──────── EXERCISE INPUT

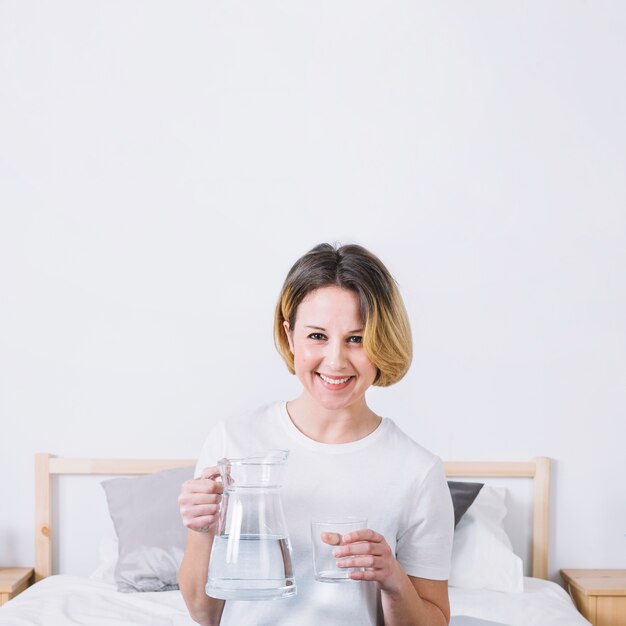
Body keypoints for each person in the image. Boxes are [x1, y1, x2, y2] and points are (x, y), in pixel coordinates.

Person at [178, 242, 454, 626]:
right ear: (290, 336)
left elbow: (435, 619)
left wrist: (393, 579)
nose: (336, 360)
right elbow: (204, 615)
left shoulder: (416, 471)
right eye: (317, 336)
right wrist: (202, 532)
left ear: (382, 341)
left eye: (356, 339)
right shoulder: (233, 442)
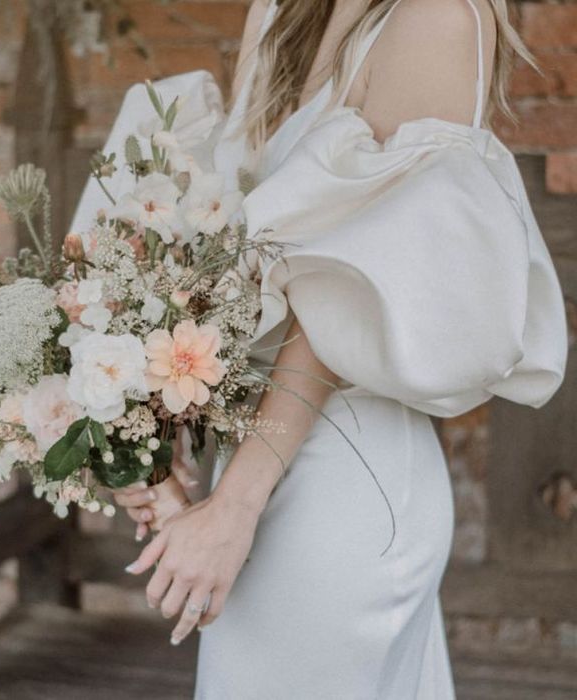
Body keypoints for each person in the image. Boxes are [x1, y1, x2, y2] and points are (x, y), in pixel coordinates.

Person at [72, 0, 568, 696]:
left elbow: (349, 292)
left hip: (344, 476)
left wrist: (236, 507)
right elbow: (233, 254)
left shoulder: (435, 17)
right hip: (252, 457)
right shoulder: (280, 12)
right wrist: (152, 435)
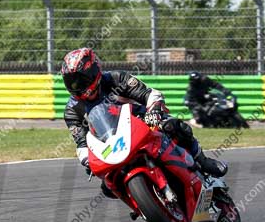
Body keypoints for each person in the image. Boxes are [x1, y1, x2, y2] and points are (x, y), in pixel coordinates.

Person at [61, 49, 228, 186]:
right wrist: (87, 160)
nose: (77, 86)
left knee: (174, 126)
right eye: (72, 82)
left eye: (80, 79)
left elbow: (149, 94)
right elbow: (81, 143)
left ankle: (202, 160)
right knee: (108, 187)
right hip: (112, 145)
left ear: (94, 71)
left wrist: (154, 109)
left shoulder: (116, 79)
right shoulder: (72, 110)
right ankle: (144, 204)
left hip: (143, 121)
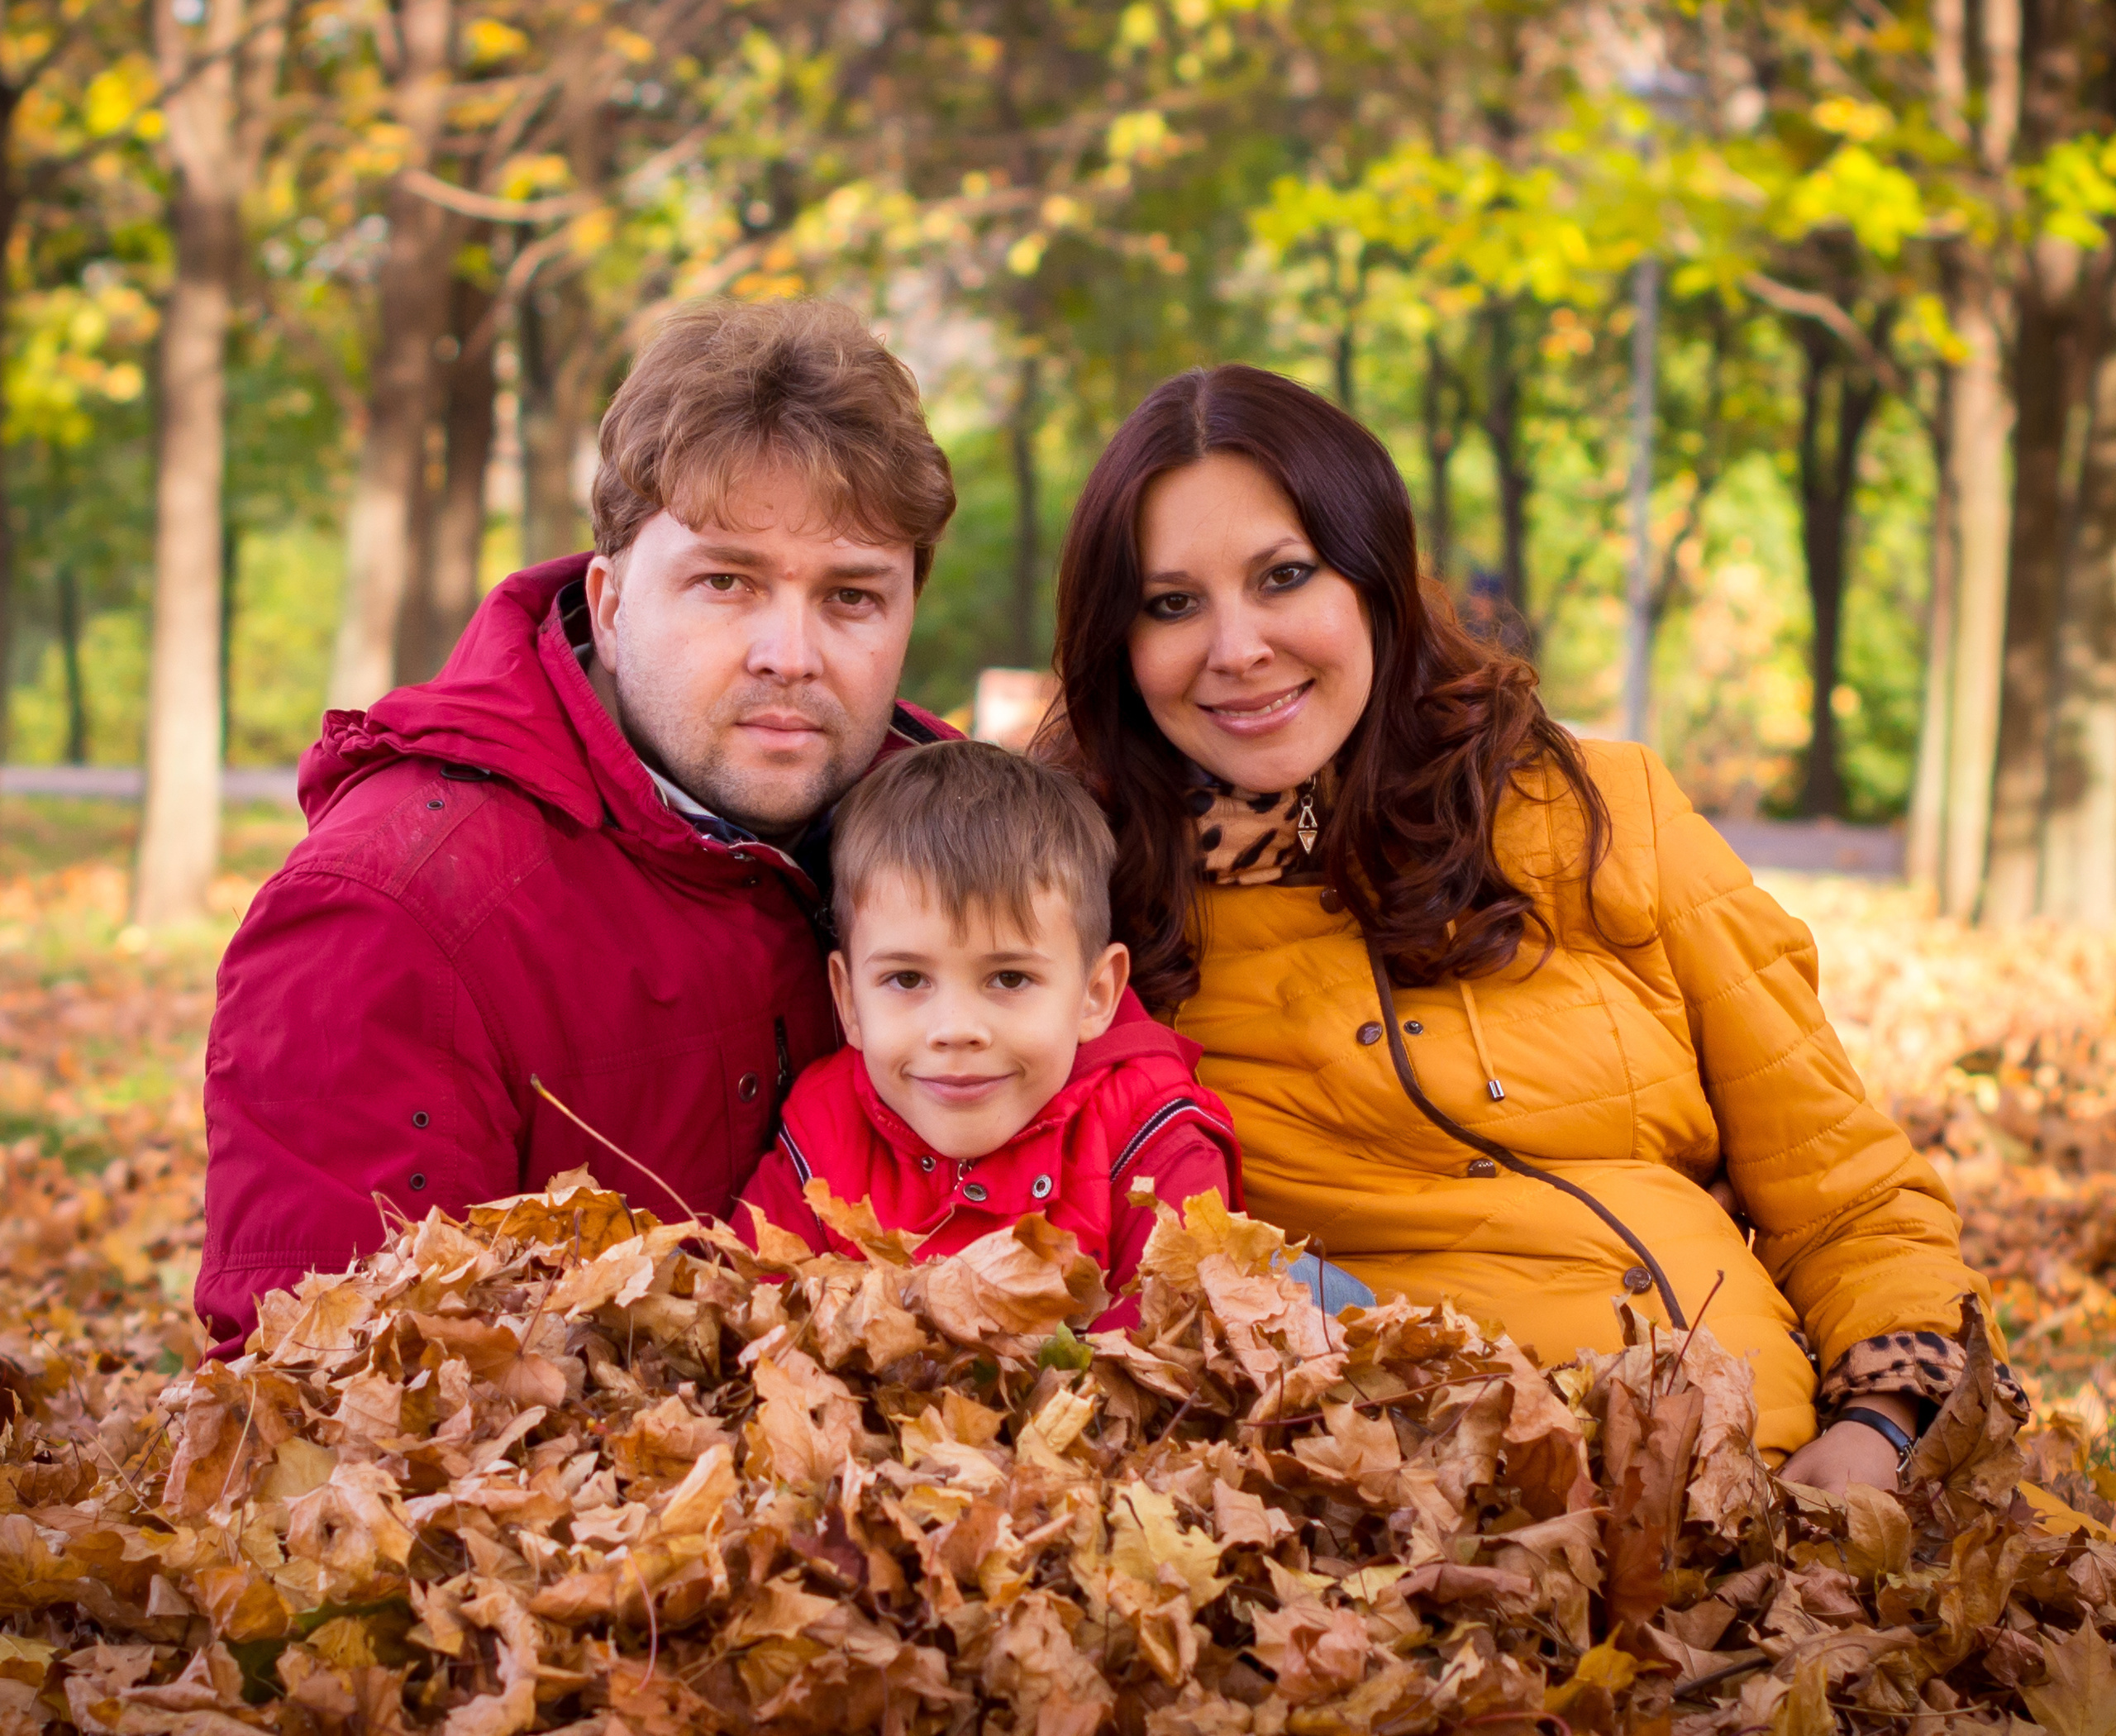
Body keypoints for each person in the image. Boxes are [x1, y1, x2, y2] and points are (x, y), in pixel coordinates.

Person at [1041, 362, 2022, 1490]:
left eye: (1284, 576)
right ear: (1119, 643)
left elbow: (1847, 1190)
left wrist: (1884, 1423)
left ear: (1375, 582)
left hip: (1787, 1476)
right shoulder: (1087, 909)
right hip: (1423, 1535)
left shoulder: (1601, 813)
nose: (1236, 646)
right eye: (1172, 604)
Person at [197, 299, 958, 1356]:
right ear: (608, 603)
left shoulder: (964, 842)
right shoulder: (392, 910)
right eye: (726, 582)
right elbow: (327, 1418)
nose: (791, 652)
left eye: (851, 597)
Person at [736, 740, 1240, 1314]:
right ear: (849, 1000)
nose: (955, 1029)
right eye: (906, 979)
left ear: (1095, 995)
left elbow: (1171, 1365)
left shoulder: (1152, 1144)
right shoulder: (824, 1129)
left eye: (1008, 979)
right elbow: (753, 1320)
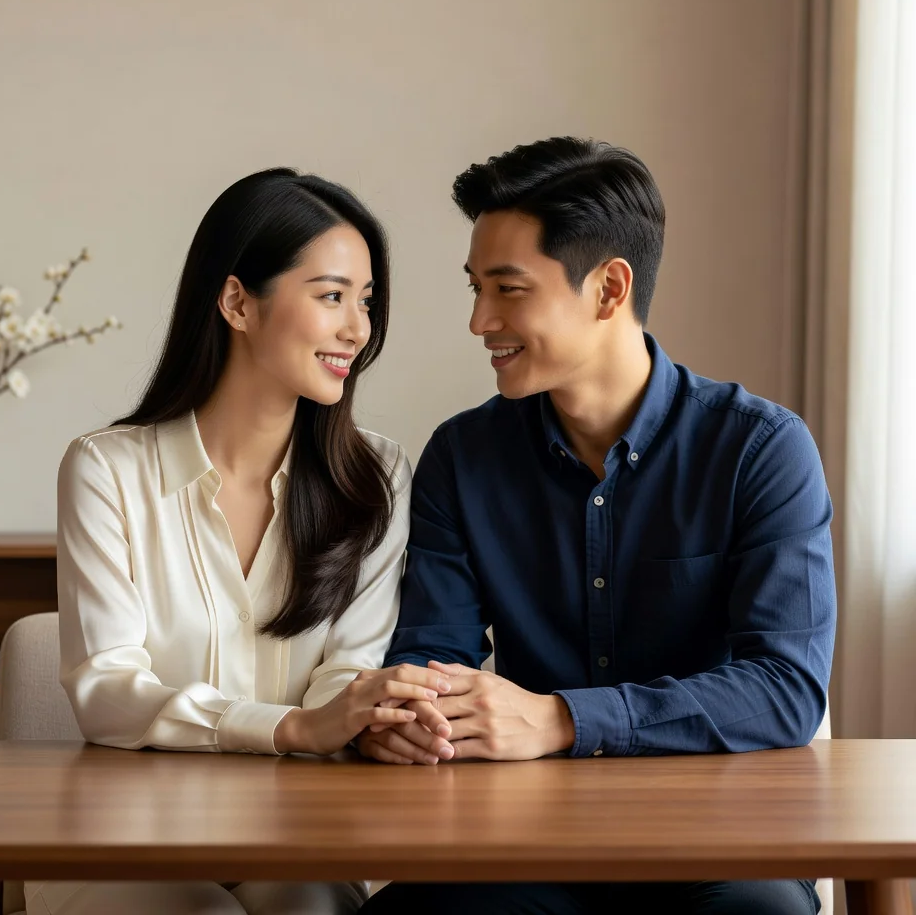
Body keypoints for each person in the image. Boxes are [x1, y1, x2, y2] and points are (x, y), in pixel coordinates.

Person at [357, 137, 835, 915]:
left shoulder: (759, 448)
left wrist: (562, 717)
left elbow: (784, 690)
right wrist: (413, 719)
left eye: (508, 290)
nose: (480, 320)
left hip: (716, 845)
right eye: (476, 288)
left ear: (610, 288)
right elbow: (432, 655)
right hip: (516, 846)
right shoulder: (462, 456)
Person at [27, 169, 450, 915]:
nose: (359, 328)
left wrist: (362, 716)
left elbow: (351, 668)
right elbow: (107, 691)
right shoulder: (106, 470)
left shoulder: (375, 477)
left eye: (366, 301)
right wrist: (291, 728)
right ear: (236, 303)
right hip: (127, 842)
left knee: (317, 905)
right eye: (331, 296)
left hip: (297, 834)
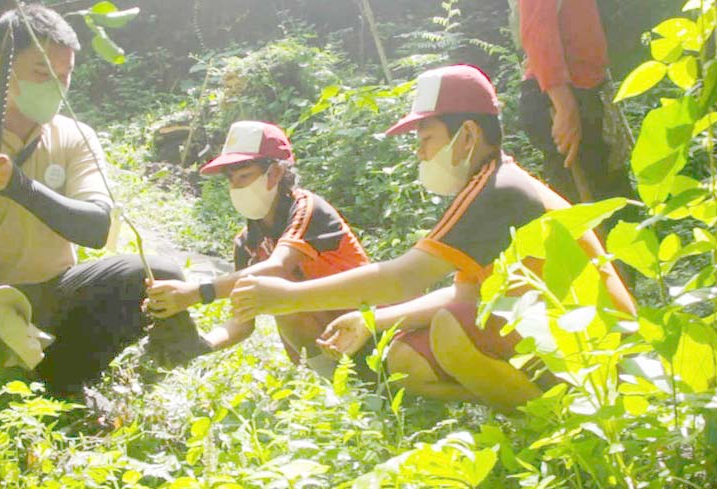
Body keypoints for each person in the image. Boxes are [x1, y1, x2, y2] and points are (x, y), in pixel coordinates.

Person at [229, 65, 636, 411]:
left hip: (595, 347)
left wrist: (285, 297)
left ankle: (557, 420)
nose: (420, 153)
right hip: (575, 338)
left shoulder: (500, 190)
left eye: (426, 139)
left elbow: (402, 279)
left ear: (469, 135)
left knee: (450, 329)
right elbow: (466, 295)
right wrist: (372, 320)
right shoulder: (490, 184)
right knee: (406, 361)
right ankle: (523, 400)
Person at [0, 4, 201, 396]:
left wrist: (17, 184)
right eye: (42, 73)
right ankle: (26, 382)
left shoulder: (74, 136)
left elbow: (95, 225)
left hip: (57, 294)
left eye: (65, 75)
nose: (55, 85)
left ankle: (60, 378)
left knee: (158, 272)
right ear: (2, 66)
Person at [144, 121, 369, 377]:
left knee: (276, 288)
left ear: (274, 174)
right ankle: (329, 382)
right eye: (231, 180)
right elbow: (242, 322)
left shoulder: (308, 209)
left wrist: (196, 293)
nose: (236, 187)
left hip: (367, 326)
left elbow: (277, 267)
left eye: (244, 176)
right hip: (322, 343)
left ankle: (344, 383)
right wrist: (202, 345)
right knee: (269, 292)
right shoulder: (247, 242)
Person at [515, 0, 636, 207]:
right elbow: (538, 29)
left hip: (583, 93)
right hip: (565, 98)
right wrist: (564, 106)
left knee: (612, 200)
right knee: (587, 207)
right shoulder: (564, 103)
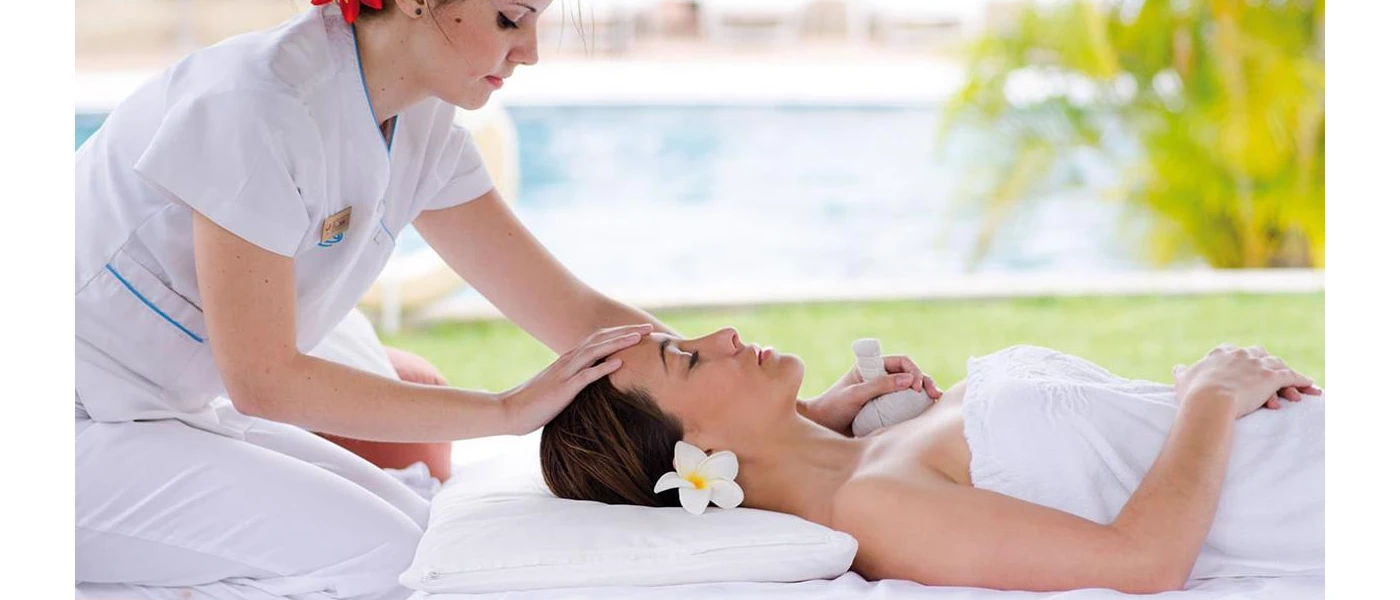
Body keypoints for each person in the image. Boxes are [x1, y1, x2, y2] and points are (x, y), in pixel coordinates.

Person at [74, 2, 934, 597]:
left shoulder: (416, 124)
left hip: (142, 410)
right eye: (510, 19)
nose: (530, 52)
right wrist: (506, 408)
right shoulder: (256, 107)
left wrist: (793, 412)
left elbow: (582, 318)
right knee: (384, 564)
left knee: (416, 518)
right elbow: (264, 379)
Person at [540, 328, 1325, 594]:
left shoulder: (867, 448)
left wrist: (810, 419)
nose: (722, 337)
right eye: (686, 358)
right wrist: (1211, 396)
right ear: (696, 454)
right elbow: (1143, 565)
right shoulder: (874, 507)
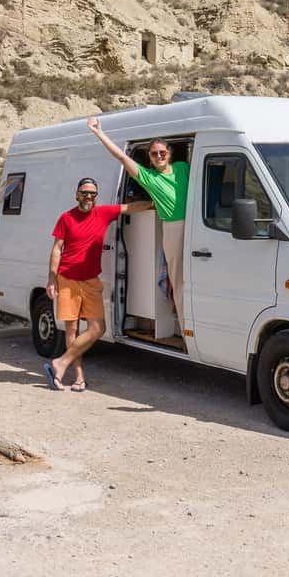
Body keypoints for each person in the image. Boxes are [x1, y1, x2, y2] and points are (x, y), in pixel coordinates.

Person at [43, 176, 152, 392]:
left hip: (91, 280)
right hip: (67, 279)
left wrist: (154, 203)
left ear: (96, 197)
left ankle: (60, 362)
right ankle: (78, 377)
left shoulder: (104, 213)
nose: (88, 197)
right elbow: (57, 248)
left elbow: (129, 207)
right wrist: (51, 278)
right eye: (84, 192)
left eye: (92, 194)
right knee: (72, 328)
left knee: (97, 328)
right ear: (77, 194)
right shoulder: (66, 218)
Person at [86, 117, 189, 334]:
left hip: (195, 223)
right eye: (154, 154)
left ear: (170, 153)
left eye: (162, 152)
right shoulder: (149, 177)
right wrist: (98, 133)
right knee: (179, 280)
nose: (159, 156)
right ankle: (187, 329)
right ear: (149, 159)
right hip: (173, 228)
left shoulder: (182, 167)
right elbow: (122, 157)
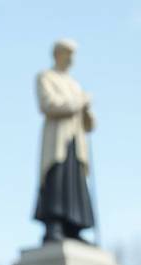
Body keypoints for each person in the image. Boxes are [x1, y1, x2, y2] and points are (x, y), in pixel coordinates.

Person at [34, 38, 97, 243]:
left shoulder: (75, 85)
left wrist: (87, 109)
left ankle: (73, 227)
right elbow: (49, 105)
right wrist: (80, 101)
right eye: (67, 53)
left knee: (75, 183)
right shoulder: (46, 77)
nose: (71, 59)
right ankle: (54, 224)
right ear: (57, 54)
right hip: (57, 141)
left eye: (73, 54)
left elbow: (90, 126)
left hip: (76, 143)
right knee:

────────────────

◆ PROBLEM STATEMENT ◆
Retype the lines exactly as they appear, beginning with the line that contains "right shoulder: (247, 242)" and ending with the final line of the entries, and omit the pictures.

◆ EXERCISE RESPONSE ◆
right shoulder: (247, 242)
Person at [515, 0, 636, 207]:
right elbow: (538, 29)
left hip: (583, 93)
right hip: (565, 98)
right wrist: (564, 106)
left knee: (612, 200)
right knee: (587, 207)
right shoulder: (564, 103)
Body keypoints for each person in the image. Boxes are [x1, y1, x2, y2] and points are (x, y), in pixel coordinates.

Person at [74, 2, 934, 597]:
left shoulder: (416, 124)
left hip: (142, 410)
right eye: (510, 19)
nose: (530, 52)
right wrist: (506, 408)
right shoulder: (256, 107)
left wrist: (793, 412)
left elbow: (582, 318)
right knee: (384, 564)
left knee: (416, 518)
right elbow: (264, 379)
Person at [540, 328, 1325, 594]:
left shoulder: (867, 448)
left wrist: (810, 419)
nose: (722, 337)
right eye: (686, 358)
right wrist: (1211, 396)
right ear: (696, 454)
right elbow: (1143, 565)
right shoulder: (874, 507)
Body keypoints for each person in the image. Boxes are [x1, y1, x2, y2] and points are (x, y), in pixel coordinates.

Person at [43, 176, 152, 392]:
left hip: (91, 280)
right hip: (67, 279)
left wrist: (154, 203)
left ear: (96, 197)
left ankle: (60, 362)
right ankle: (78, 377)
left shoulder: (104, 213)
nose: (88, 197)
right elbow: (57, 248)
left elbow: (129, 207)
right wrist: (51, 278)
right eye: (84, 192)
left eye: (92, 194)
right knee: (72, 328)
left knee: (97, 328)
right ear: (77, 194)
right shoulder: (66, 218)
Person at [86, 117, 189, 334]:
left hip: (195, 223)
right eye: (154, 154)
left ear: (170, 153)
left eye: (162, 152)
right shoulder: (149, 177)
right wrist: (98, 133)
right knee: (179, 280)
nose: (159, 156)
right ankle: (187, 329)
right ear: (149, 159)
right hip: (173, 228)
left shoulder: (182, 167)
right elbow: (122, 157)
Body keypoints for each person in the image. Boxes are [x1, y1, x2, y2] and points are (x, y), in pixel coordinates.

Person at [34, 38, 97, 243]:
left shoulder: (75, 85)
left wrist: (87, 109)
left ankle: (73, 227)
right elbow: (49, 105)
right wrist: (80, 101)
right eye: (67, 53)
left knee: (75, 183)
right shoulder: (46, 77)
nose: (71, 59)
right ankle: (54, 224)
right ear: (57, 54)
right hip: (57, 141)
left eye: (73, 54)
left elbow: (90, 126)
left hip: (76, 143)
right knee:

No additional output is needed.